2019-2020 Eastern Conference first round, swept, 4-0, by the Boston Celtics

This elimination was easy to explain. During a game in the bubble in Kissimmee, Fla., Simmons suffered a season-ending partial dislocation of his left kneecap on Aug. 5.

Without Simmons against the Celtics, the Sixers didn’t have enough depth.

Embiid had his best playoff series by far, averaging 30.0 points and 12.3 rebounds. Harris struggled. In the first three games, he shot 16-for-48 (33.3%), which included missing all 10 of his threes.

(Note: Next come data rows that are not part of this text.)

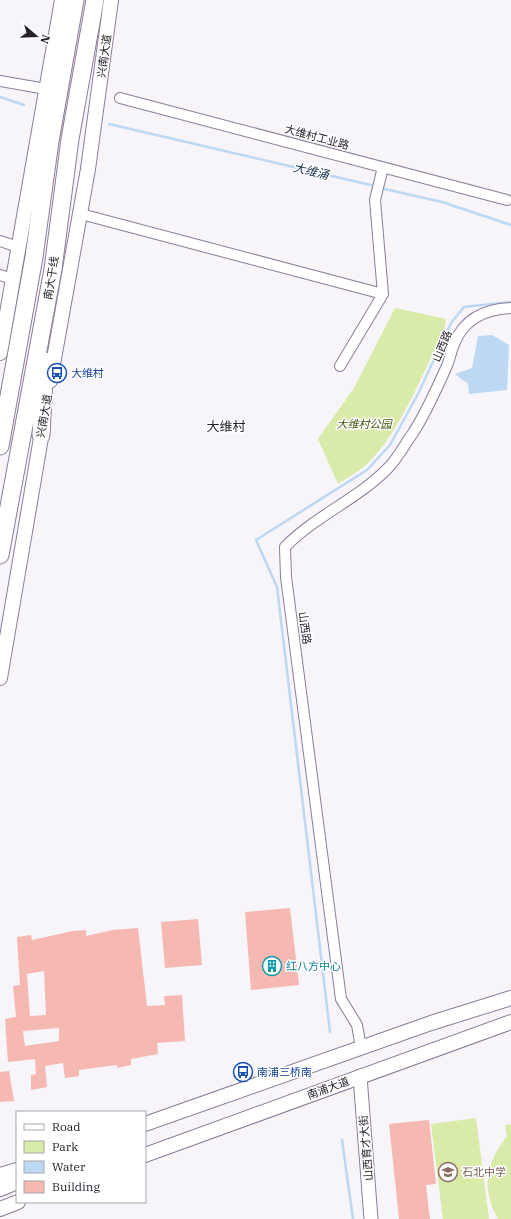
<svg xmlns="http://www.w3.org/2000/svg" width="511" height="1219" viewBox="0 0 511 1219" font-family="'IBM Plex Serif','Noto Sans SC',serif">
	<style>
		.green { fill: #d8eba9 }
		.water { fill: #bcd8f3 }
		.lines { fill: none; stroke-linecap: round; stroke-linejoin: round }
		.stream { stroke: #bcd8f3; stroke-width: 2.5 }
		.building { fill: #f6b9b1; fill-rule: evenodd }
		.minor-casing { stroke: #8c7c99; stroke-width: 12 }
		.tertiary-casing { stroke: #8c7c99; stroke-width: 15 }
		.secondary-casing { stroke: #8c7c99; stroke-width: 16 }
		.trunk-casing { stroke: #8c7c99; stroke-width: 19 }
		.minor { stroke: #fff; stroke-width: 10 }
		.tertiary { stroke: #fff; stroke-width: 13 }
		.secondary { stroke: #fff; stroke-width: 14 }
		.trunk { stroke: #fff; stroke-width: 17 }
		.labels { text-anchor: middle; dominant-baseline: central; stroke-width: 3; stroke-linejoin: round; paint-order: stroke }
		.street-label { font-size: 11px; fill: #26202b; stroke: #fff }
		.transit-label { font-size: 11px; fill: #164399; stroke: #fff; text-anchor: start }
		.park-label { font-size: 11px; font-style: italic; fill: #465513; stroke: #fff }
		.culture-label { font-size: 11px; fill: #0d838f; stroke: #fff; text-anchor: start }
		.education-label { font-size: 11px; fill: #785e54; stroke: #fff; text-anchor: start }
		.water-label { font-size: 12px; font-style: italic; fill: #12314b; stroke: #fff }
		.quarter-label { font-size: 13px; fill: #26202b; stroke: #fff }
	</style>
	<rect width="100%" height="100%" fill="#f7f4fa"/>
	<path class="green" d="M395 308 446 319 444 331C423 372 401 431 368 463 360 471 348 477 338 484L318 439 354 388Z
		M476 1118 489 1219H443L431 1124Z
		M511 1124V1219H498C481 1189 486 1163 507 1136L505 1125Z"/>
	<path class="water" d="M492 335 509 345 507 390 469 394 468 384 455 374 472 368 478 336Z"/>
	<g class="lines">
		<path class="stream" d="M0 97 24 105
			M109 124 375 186
			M380 188 442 202 511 225
			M330 1032 277 587 256 540 367 470 390 445 418 394 451 323 464 307 511 302
			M342 1140 353 1219"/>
	</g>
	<path class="building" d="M290 908 299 985 251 990 245 912Z
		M198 919 202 965 165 968 161 922Z
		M138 928 147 1006 165 1005 164 996 182 995 185 1041 157 1043 158 1054 131 1059V1065L117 1068V1065L79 1070V1076L65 1078 63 1063 45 1066 47 1087 31 1090V1075L36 1074 35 1059 8 1062 5 1019 16 1017 13 986 20 985 17 937 31 935 32 940 73 931 86 930V936L113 930ZM44 971 46 1015 30 1016 27 974ZM59 1028V1041L25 1046 23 1031Z
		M9 1071 14 1101 0 1102V1072Z
		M429 1120 436 1184 426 1185 430 1219H399L389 1124Z"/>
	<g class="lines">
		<g class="minor-casing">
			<path id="minor" d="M0 81 46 89
				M120 98 507 200
				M81 214 383 294
				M0 241 18 247
				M0 275 12 279
				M340 366 383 294 375 200 383 167
				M361 1048 357 1025 341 999 286 577 285 547C315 516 358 499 388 468 398 458 405 444 413 433 426 413 436 390 446 368 450 360 451 350 455 342 465 318 487 309 511 308"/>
		</g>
		<g class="tertiary-casing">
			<path id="tertiary" d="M360 1076 371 1219"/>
		</g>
		<g class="secondary-casing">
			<path id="secondary" d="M0 353 62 0
				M50 381 88 169 111 0
				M0 678 43 426
				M145 1124 431 1023 511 998
				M145 1155 511 1022
				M0 1175 17 1170
				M0 1189 17 1182
				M0 1209 18 1202"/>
		</g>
		<g class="trunk-casing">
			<path id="trunk" d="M41 435 45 361
				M0 446 34 257 50 141 75 0
				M0 555 53 269 70 139 95 0"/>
		</g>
		<use href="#minor" class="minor"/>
		<use href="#tertiary" class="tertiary"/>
		<use href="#secondary" class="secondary"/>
		<use href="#trunk" class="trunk"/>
	</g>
	<defs>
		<g id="bus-ring" transform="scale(1)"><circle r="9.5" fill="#fff" stroke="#1a4fb4" stroke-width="1.5"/><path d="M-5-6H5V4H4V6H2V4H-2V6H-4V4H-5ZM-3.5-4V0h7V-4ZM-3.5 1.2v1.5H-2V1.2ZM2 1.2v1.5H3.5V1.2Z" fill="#1a4fb4"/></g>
		<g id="building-ring" transform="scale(1)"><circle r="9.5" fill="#fff" stroke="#0f9aa8" stroke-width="1.5"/><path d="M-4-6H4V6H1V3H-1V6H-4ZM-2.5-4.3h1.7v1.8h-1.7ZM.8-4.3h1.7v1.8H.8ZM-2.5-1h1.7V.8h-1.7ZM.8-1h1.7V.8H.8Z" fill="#0f9aa8"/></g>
		<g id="school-ring" transform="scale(1)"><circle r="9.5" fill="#fff" stroke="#8d6e63" stroke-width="1.5"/><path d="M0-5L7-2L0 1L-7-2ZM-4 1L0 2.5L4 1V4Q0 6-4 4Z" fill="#8d6e63"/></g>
	</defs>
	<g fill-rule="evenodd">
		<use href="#bus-ring" x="57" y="373"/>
		<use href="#building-ring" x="272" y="966"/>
		<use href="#bus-ring" x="243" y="1072"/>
		<use href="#school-ring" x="448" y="1172"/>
	</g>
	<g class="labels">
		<g class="street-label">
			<text transform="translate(104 56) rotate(-82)">兴南大道</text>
			<text transform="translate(317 137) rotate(15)">大维村工业路</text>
			<text transform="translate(51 278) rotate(-81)">南大干线</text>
			<text transform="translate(442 346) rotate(-67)">山西路</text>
			<text transform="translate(44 416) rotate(-80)">兴南大道</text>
			<text transform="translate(305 628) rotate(82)">山西路</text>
			<text transform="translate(328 1088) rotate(-20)">南浦大道</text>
			<text transform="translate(366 1148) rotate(-95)">山西育才大街</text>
		</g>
		<g class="transit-label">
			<text x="71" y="373">大维村</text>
			<text x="257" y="1072">南浦三桥南</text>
		</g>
		<g class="park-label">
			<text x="364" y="424">大维村公园</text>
		</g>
		<g class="culture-label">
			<text x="286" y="966">红八方中心</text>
		</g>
		<g class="education-label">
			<text x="462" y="1172">石北中学</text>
		</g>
		<g class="water-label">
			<text transform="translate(311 171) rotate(13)">大维涌</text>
		</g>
		<g class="quarter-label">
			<text x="226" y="426">大维村</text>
		</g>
	</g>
	<rect x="16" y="1111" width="130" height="92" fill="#ffffff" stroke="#a8a6aa"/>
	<rect x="24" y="1124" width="20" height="6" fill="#ffffff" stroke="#a8a6aa"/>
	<text x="52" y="1131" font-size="12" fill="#26202b">Road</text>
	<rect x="24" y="1141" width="20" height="12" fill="#d8eba9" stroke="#a8a6aa"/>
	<text x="52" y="1151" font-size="12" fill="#26202b">Park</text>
	<rect x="24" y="1161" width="20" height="12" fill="#bcd8f3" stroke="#a8a6aa"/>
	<text x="52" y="1171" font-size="12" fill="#26202b">Water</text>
	<rect x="24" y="1181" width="20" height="12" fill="#f6b9b1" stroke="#a8a6aa"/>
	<text x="52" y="1191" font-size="12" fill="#26202b">Building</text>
	<g transform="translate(36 36) rotate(109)" stroke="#ffffff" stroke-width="3" paint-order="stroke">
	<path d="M0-3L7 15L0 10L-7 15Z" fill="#26202b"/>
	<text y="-6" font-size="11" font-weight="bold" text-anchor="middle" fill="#26202b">N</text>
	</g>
</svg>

He was 7-for-12, 2-for-5 from three, in Game 4.

Al Horford, who all season had trouble jelling with Embiid, averaged 7.0 points and 7.3 rebounds.

» READ MORE: The Atlanta Hawks enter their playoff series vs. the Sixers as a confident, young group | Off the Dribble

For the second time in the previous three postseasons, the Sixers had no answer for Tatum, who averaged 27 points.

Two of the losses were by eight points each and another, the series-ending defeat, was by four, 110-106.

Brett Brown would be fired the next day, Aug. 24, eventually replaced by Doc Rivers, who was hired Oct. 3.